Mr Adamson had 19 complete years service and was aged 58 at the date of dismissal. His basic award is therefore made up as follows.
17 years' service aged 41or over x 1.5 weeks' pay = 25.5 weeks
2 years under the age of 41 at 1week's pay per year = 2 weeks
27.5 weeks' pay x £470 = £12,925
Given the award above for notice pay, we consider it would
be appropriate to make a compensatory award for a further
nine months from June 2014 to March 2015.

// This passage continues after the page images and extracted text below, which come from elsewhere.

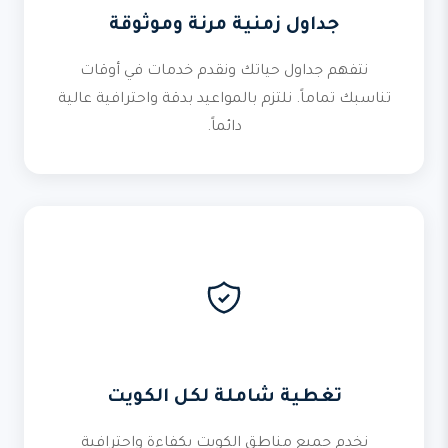
جداول زمنية مرنة وموثوقة
نتفهم جداول حياتك ونقدم خدمات في أوقات
تناسبك تماماً. نلتزم بالمواعيد بدقة واحترافية عالية
دائماً.
تغطية شاملة لكل الكويت
نخدم جميع مناطق الكويت بكفاءة واحترافية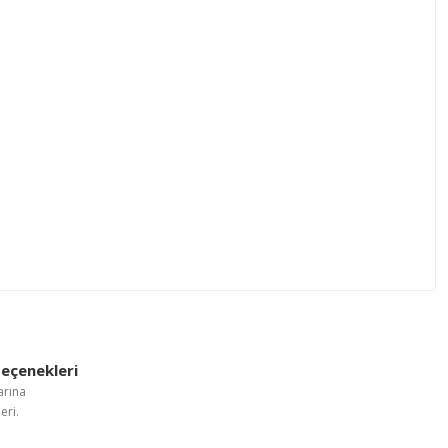
letebilirsiniz.
eçenekleri
arına
eri.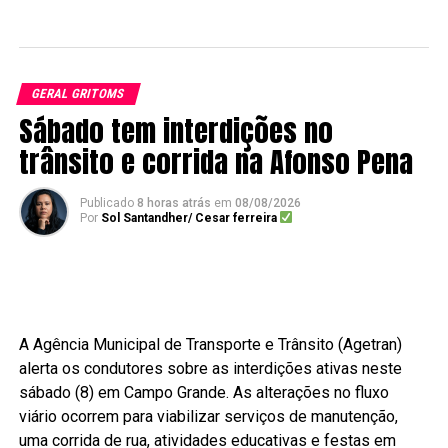
GERAL GRITOMS
Sábado tem interdições no
trânsito e corrida na Afonso Pena
Publicado
8 horas atrás
em
08/08/2026
Por
Sol Santandher/ Cesar ferreira
A Agência Municipal de Transporte e Trânsito (Agetran)
alerta os condutores sobre as interdições ativas neste
sábado (8) em Campo Grande. As alterações no fluxo
viário ocorrem para viabilizar serviços de manutenção,
uma corrida de rua, atividades educativas e festas em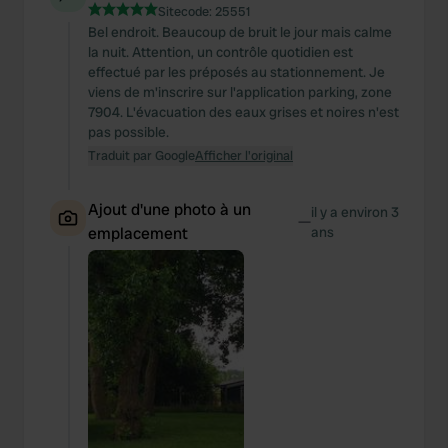
Sitecode:
25551
Bel endroit. Beaucoup de bruit le jour mais calme
la nuit. Attention, un contrôle quotidien est
effectué par les préposés au stationnement. Je
viens de m'inscrire sur l'application parking, zone
7904. L'évacuation des eaux grises et noires n'est
pas possible.
Traduit par Google
Afficher l'original
Ajout d'une photo à un
il y a environ 3
—
emplacement
ans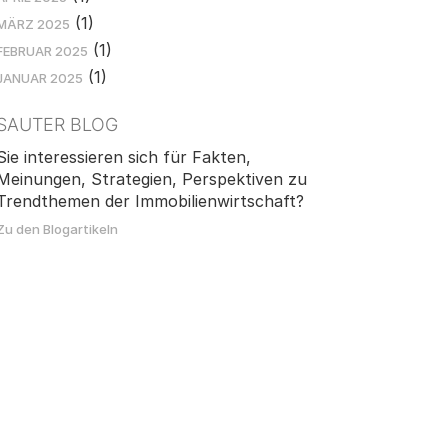
(1)
MÄRZ 2025
(1)
FEBRUAR 2025
(1)
JANUAR 2025
SAUTER BLOG
Sie interessieren sich für Fakten,
Meinungen, Strategien, Perspektiven zu
Trendthemen der Immobilienwirtschaft?
Zu den Blogartikeln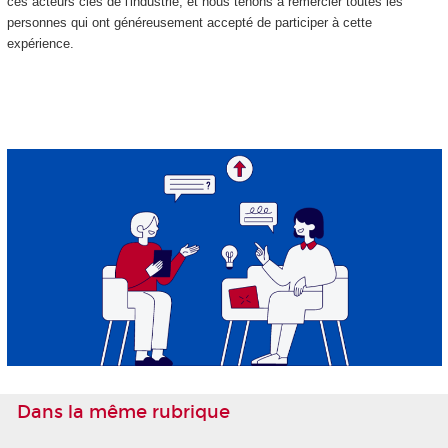
ces acteurs clés de l'industrie, et nous tenons à remercier toutes les
personnes qui ont généreusement accepté de participer à cette
expérience.
Dans la même rubrique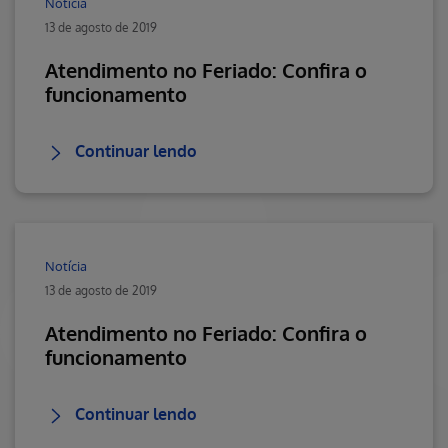
Notícia
13 de agosto de 2019
Atendimento no Feriado: Confira o
funcionamento
Continuar lendo
Notícia
13 de agosto de 2019
Atendimento no Feriado: Confira o
funcionamento
Continuar lendo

i.e. 9 months x £4000 per month = £36,000
Less earnings for the year from March 2014 to March 2015 - £15,000
Net compensatory award £21,000
Loss of Statutory Rights £ 500
As the amount of the compensatory award is over £30,000, it is necessary for us to "gross up" that award for tax purposes. The case law, in particular the decision in Jones v Global Crossing (UK) Telecommunications Ltd [2008] ALL ER 19 directs that any compensatory award over £30,000 is subject to grossing up as the first £30,000 of the award is tax free, but any balance will be subject to income tax at the claimant's marginal tax rate in the year of dismissal. The claimant Mr Adamson earned £4,000 per month nett and had a company car, so his net annual income should have been £48,000, although he had not received 3 months pay and presumably did not receive any pay for March 2014, so his net income was probably about £32,000 (£48,000 - £16,000 = £32,000). Given that in the 2013-2014 tax year, the first £32,010 of taxable income (after deduction of the personal allowance of £9,440) was taxable at the basic rate of 20%, we assume that Mr Adamson was liable for higher rate tax of 40% on at least some of his income. The compensatory award is £33,925, of which £30,000 is tax free. The balance of £3,925 is liable to tax at 40%, which equals £1,570. This amount is to be added to the total award.
£ 1,570
Sub-Total Award £47,745
24. No written terms and conditions of employment. As set out above we believe it would be appropriate to make an award of four weeks' gross pay in respect of the respondent's failure to provide written terms and conditions of employment.
i.e. £470 x 4 = £1,880.
£ 1,880
Total award £49,625
25. This is a relevant decision for the purposes of the Industrial Tribunals (Interest) Order (Northern Ireland) 1990.
Employment Judge:
Date and place of hearing: 29 June 2015, Belfast.